> _Instruction_
Write out exactly, please, every line from the beginning of the entries to the line holding "Page size: 1241x1707.", and no pictures.

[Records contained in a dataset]
····················
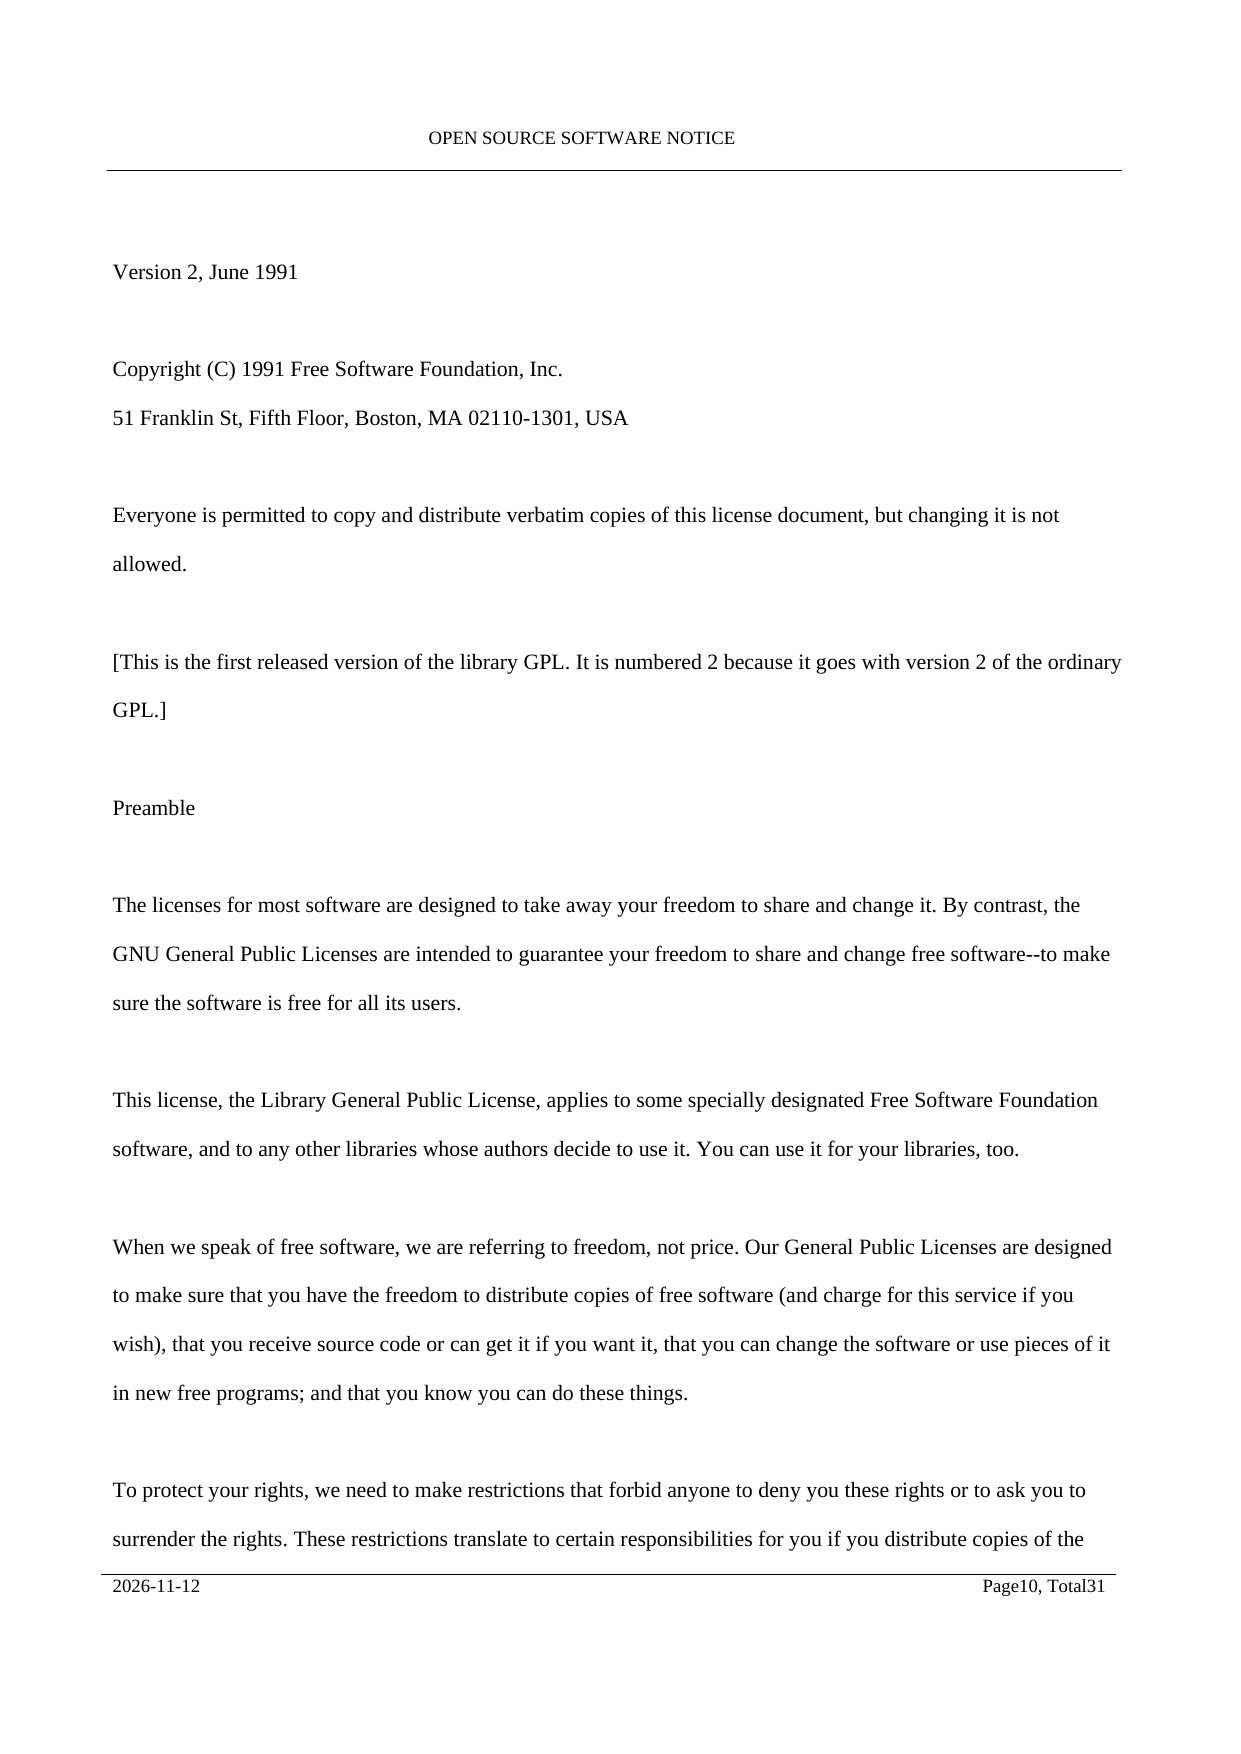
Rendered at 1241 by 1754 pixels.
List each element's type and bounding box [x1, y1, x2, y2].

text [112, 206, 1128, 1555]
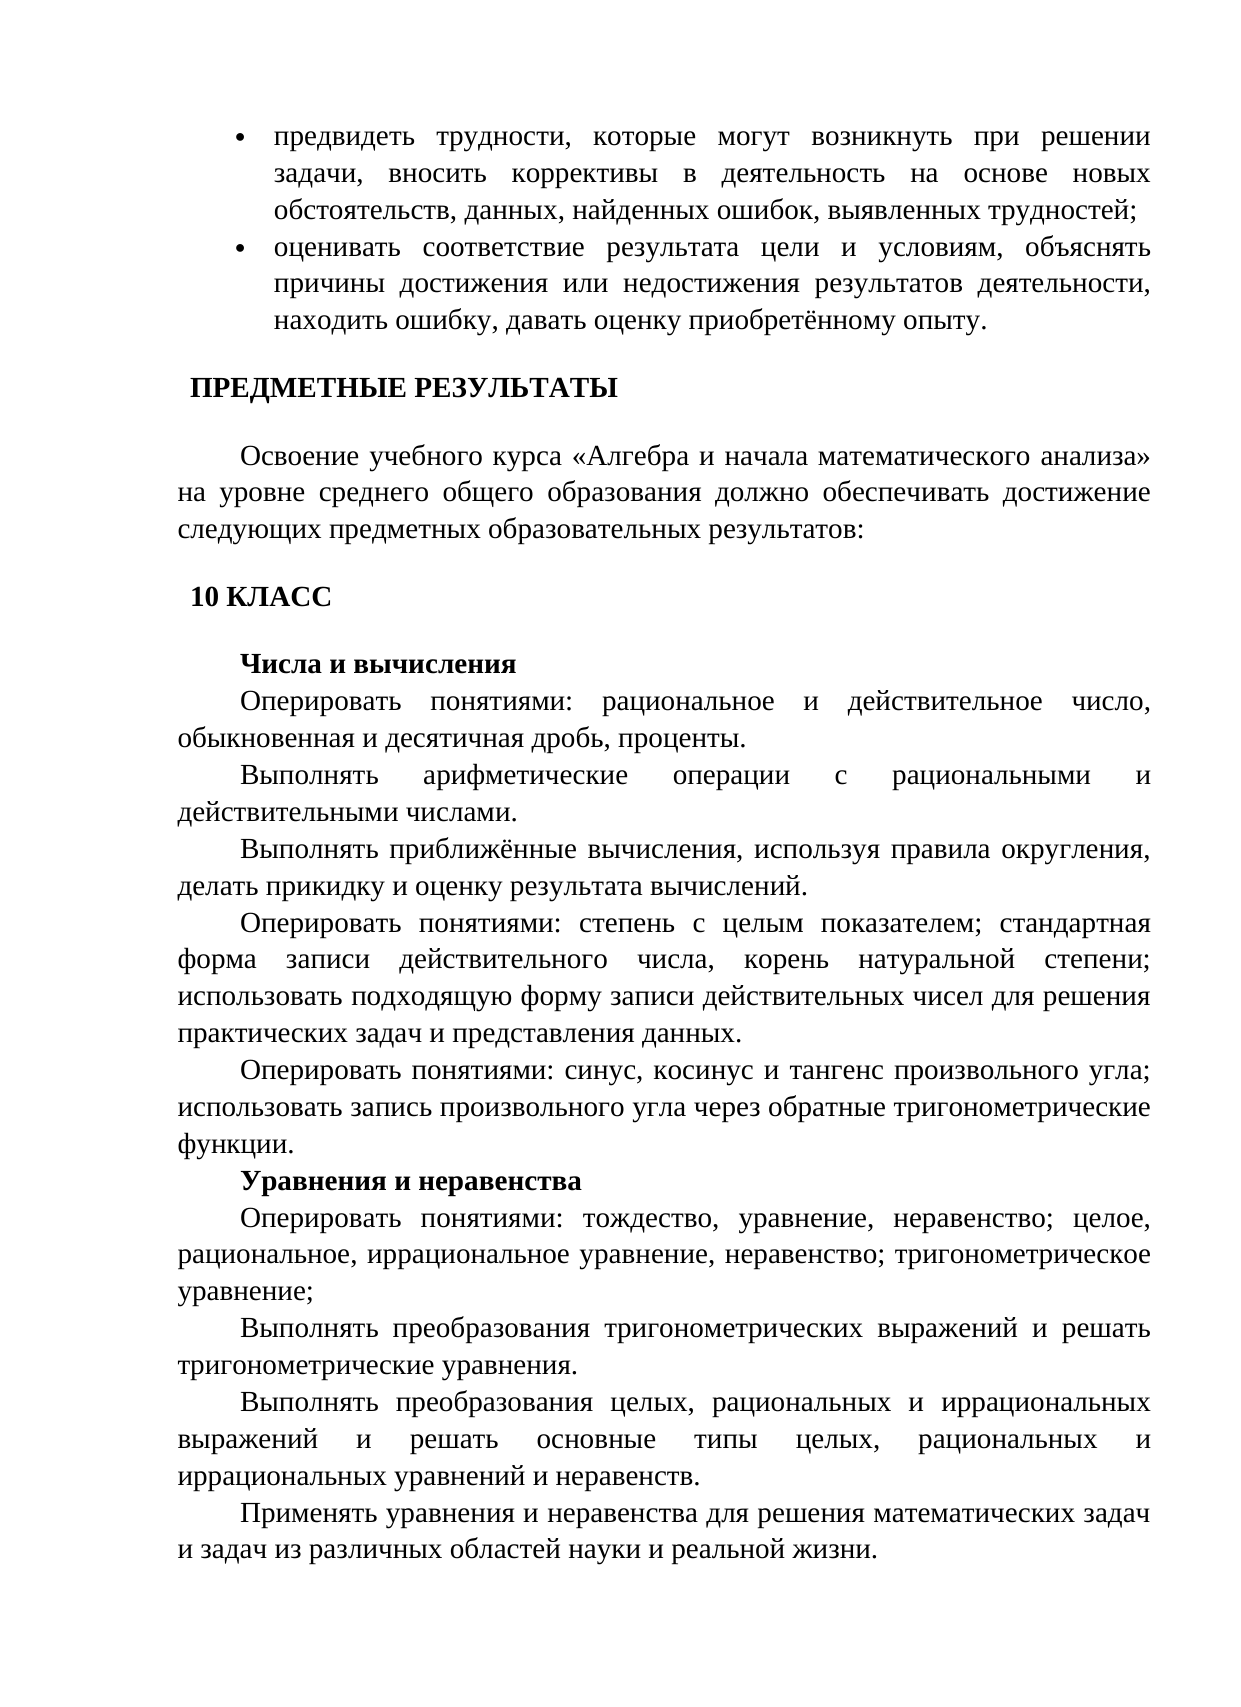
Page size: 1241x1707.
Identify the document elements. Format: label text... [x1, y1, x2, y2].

text 10 КЛАСС [190, 579, 1152, 613]
text Освоение учебного курса «Алгебра и начала математического анализа» на уровне среднего общего образования должно обеспечивать достижение следующих предметных образовательных результатов: [177, 438, 1152, 545]
text Оперировать понятиями: рациональное и действительное число, обыкновенная и десятичная дробь, проценты. [177, 683, 1152, 754]
text Применять уравнения и неравенства для решения математических задач и задач из различных областей науки и реальной жизни. [177, 1495, 1152, 1565]
text Выполнять преобразования тригонометрических выражений и решать тригонометрические уравнения. [177, 1310, 1152, 1381]
text Выполнять арифметические операции с рациональными и действительными числами. [177, 757, 1152, 828]
list оценивать соответствие результата цели и условиям, объяснять причины достижения или недостижения результатов деятельности, находить ошибку, давать оценку приобретённому опыту. [236, 229, 1152, 336]
text Оперировать понятиями: степень с целым показателем; стандартная форма записи действительного числа, корень натуральной степени; использовать подходящую форму записи действительных чисел для решения практических задач и представления данных. [177, 905, 1152, 1049]
text Числа и вычисления [177, 647, 1152, 680]
text Выполнять приближённые вычисления, используя правила округления, делать прикидку и оценку результата вычислений. [177, 831, 1152, 901]
text Уравнения и неравенства [177, 1163, 1152, 1196]
text Оперировать понятиями: тождество, уравнение, неравенство; целое, рациональное, иррациональное уравнение, неравенство; тригонометрическое уравнение; [177, 1200, 1152, 1307]
list предвидеть трудности, которые могут возникнуть при решении задачи, вносить коррективы в деятельность на основе новых обстоятельств, данных, найденных ошибок, выявленных трудностей; [236, 118, 1152, 225]
text ПРЕДМЕТНЫЕ РЕЗУЛЬТАТЫ [190, 370, 1152, 404]
text Выполнять преобразования целых, рациональных и иррациональных выражений и решать основные типы целых, рациональных и иррациональных уравнений и неравенств. [177, 1384, 1152, 1491]
text Оперировать понятиями: синус, косинус и тангенс произвольного угла; использовать запись произвольного угла через обратные тригонометрические функции. [177, 1052, 1152, 1159]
····················
> _Answer to the exercise_
Rendered at 1241 by 1754 pixels.
List each element's type and bounding box [x1, y1, x2, y2].

text [112, 206, 1128, 1555]
Page size: 1241x1707.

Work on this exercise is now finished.